- **The task**
Quote everything in the listing below from the line containing "UNVERBINDLICHE MIETANFRAGE" down to the line containing "Slacklines / Sleklajn", with both of those lines included, and omit the picture markers.

- **Raw data**

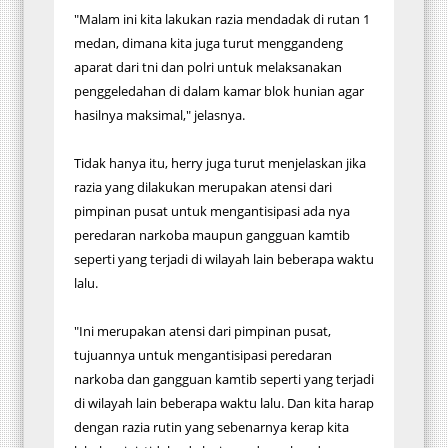
"Malam ini kita lakukan razia mendadak di rutan 1
medan, dimana kita juga turut menggandeng
aparat dari tni dan polri untuk melaksanakan
penggeledahan di dalam kamar blok hunian agar
hasilnya maksimal," jelasnya.
Tidak hanya itu, herry juga turut menjelaskan jika
razia yang dilakukan merupakan atensi dari
pimpinan pusat untuk mengantisipasi ada nya
peredaran narkoba maupun gangguan kamtib
seperti yang terjadi di wilayah lain beberapa waktu
lalu.
"Ini merupakan atensi dari pimpinan pusat,
tujuannya untuk mengantisipasi peredaran
narkoba dan gangguan kamtib seperti yang terjadi
di wilayah lain beberapa waktu lalu. Dan kita harap
dengan razia rutin yang sebenarnya kerap kita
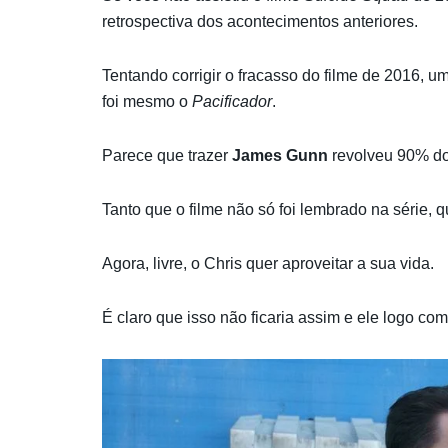
retrospectiva dos acontecimentos anteriores.
Tentando corrigir o fracasso do filme de 2016,
foi mesmo o
Pacificador
.
Parece que trazer
James Gunn
revolveu 90% d
Tanto que o filme não só foi lembrado na série
Agora, livre, o Chris quer aproveitar a sua vida.
É claro que isso não ficaria assim e ele logo c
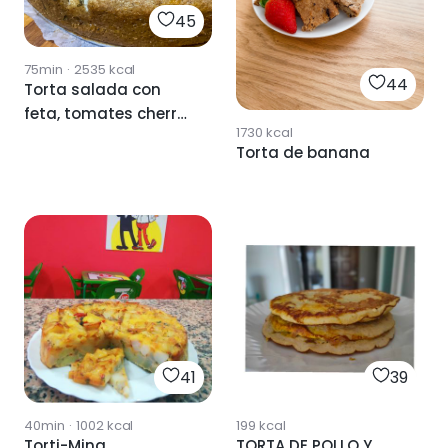
45
75min
·
2535
kcal
44
Torta salada con
feta, tomates cherry
1730
kcal
y orégano
Torta de banana
41
39
40min
·
1002
kcal
199
kcal
Torti-Mina
TORTA DE POLLO Y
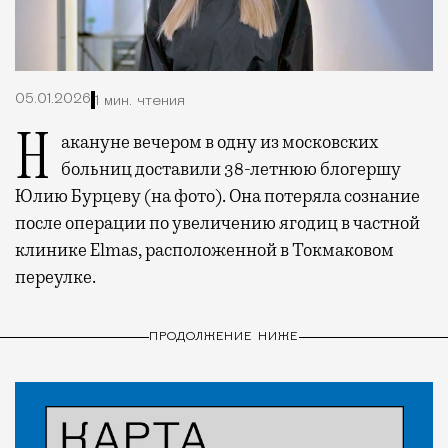
05.01.2026
1 мин. чтения
Накануне вечером в одну из московских
больниц доставили 38-летнюю блогершу
Юлию Бурцеву (на фото). Она потеряла сознание
после операции по увеличению ягодиц в частной
клинике Elmas, расположенной в Токмаковом
переулке.
ПРОДОЛЖЕНИЕ НИЖЕ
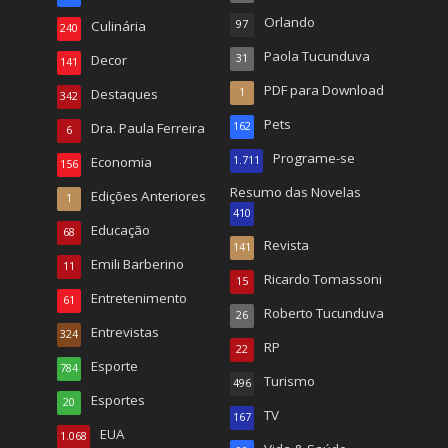
Orlando
Culinária
97
240
Paola Tucunduva
Decor
31
141
PDF para Download
Destaques
1
342
Pets
Dra. Paula Ferreira
162
6
Programe-se
Economia
1.711
156
Resumo das Novelas
Edições Anteriores
1
410
Educação
68
Revista
141
Emili Barberino
11
Ricardo Tomassoni
15
Entretenimento
61
Roberto Tucunduva
26
Entrevistas
324
RP
22
Esporte
784
Turismo
496
Esportes
20
TV
167
EUA
1.068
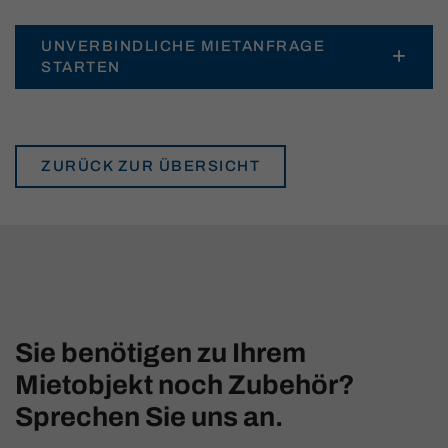
UNVERBINDLICHE MIETANFRAGE
STARTEN
ZURÜCK ZUR ÜBERSICHT
Sie benötigen zu Ihrem
Mietobjekt noch Zubehör?
Sprechen Sie uns an.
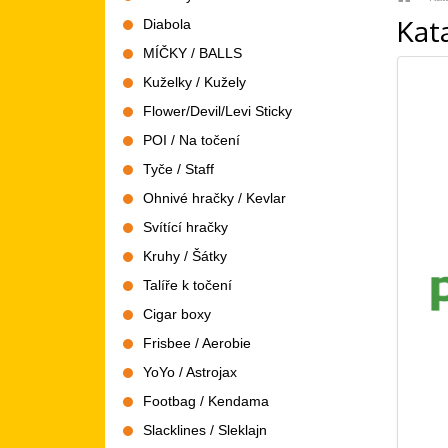
Kat
Diabola
MÍČKY / BALLS
Kuželky / Kužely
Flower/Devil/Levi Sticky
POI / Na točení
Tyče / Staff
Ohnivé hračky / Kevlar
Svítící hračky
Kruhy / Šátky
Talíře k točení
Cigar boxy
Frisbee / Aerobie
YoYo / Astrojax
Footbag / Kendama
Slacklines / Sleklajn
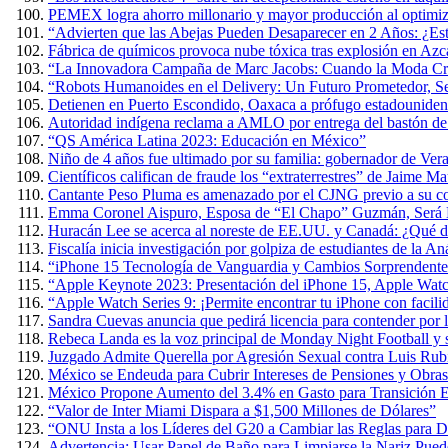
PEMEX logra ahorro millonario y mayor producción al optimiza
“Advierten que las Abejas Pueden Desaparecer en 2 Años: ¿Es
Fábrica de químicos provoca nube tóxica tras explosión en Azc
“La Innovadora Campaña de Marc Jacobs: Cuando la Moda Cre
“Robots Humanoides en el Delivery: Un Futuro Prometedor, 
Detienen en Puerto Escondido, Oaxaca a prófugo estadouniden
Autoridad indígena reclama a AMLO por entrega del bastón 
“QS América Latina 2023: Educación en México”
Niño de 4 años fue ultimado por su familia: gobernador de Ver
Científicos califican de fraude los “extraterrestres” de Jaime 
Cantante Peso Pluma es amenazado por el CJNG previo a su co
Emma Coronel Aispuro, Esposa de “El Chapo” Guzmán, Será L
Huracán Lee se acerca al noreste de EE.UU. y Canadá: ¿Qué d
Fiscalía inicia investigación por golpiza de estudiantes de la 
“iPhone 15 Tecnología de Vanguardia y Cambios Sorprendente
“Apple Keynote 2023: Presentación del iPhone 15, Apple Wat
“Apple Watch Series 9: ¡Permite encontrar tu iPhone con facili
Sandra Cuevas anuncia que pedirá licencia para contender por
Rebeca Landa es la voz principal de Monday Night Football y
Juzgado Admite Querella por Agresión Sexual contra Luis Rub
México se Endeuda para Cubrir Intereses de Pensiones y Obras
México Propone Aumento del 3.4% en Gasto para Transición E
“Valor de Inter Miami Dispara a $1,500 Millones de Dólares”
“ONU Insta a los Líderes del G20 a Cambiar las Reglas para D
Advertencia: Usar Papel de Baño para Limpiarse la Nariz Puede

- **Output of the exercise**
UNVERBINDLICHE MIETANFRAGE
STARTEN
ZURÜCK ZUR ÜBERSICHT
Sie benötigen zu Ihrem
Mietobjekt noch Zubehör?
Sprechen Sie uns an.
Kat
Diabola
MÍČKY / BALLS
Kuželky / Kužely
Flower/Devil/Levi Sticky
POI / Na točení
Tyče / Staff
Ohnivé hračky / Kevlar
Svítící hračky
Kruhy / Šátky
Talíře k točení
Cigar boxy
Frisbee / Aerobie
YoYo / Astrojax
Footbag / Kendama
Slacklines / Sleklajn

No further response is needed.